The work of the Nicaraguan Communal Movement and the enthusiasm of its volunteers is captured in a recent video.
The other laureate, Dr. Fathalla, has worked in the population field for decades as well. He pioneered one of the first family planning organizations in the Arab world, co-founded the ‘Safe Motherhood Initiative’ and is an acclaimed advocate for women’s health and rights. “I entered the population field through the door of women’s health and rights,” he said in his acceptance speech. “From my early professional career, I was privileged to serve the health needs of women in a community in which people are mostly poor and women are the poorest of the poor.”
He said that through his work, he became convinced the powerlessness of women is a serious health hazard. “When I moved into the international field,” he added, “I realized that powerlessness of women is much more pervasive, and that women in different countries have more in common than what meets the eye.”
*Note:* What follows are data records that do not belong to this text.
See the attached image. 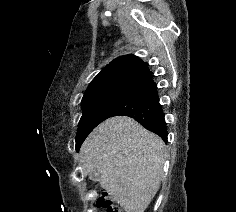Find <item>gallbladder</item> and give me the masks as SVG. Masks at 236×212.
Listing matches in <instances>:
<instances>
[{
    "mask_svg": "<svg viewBox=\"0 0 236 212\" xmlns=\"http://www.w3.org/2000/svg\"><path fill=\"white\" fill-rule=\"evenodd\" d=\"M89 177L93 181H98L100 178V174L96 170H94L89 174Z\"/></svg>",
    "mask_w": 236,
    "mask_h": 212,
    "instance_id": "gallbladder-1",
    "label": "gallbladder"
}]
</instances>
He also discussed the heavy penalty the world pays for the subordination of women. “Women, in a sense, have been coerced into motherhood by denying them not only the power and the means to control and regulate their fertility, but also by denying them choices in life apart from childbearing and child-rearing,” he said. “When women are empowered to make choices, even the poor and illiterate women, whom I know best, will make the right choices for themselves, for their families, for their communities, for their countries and for the world at large.”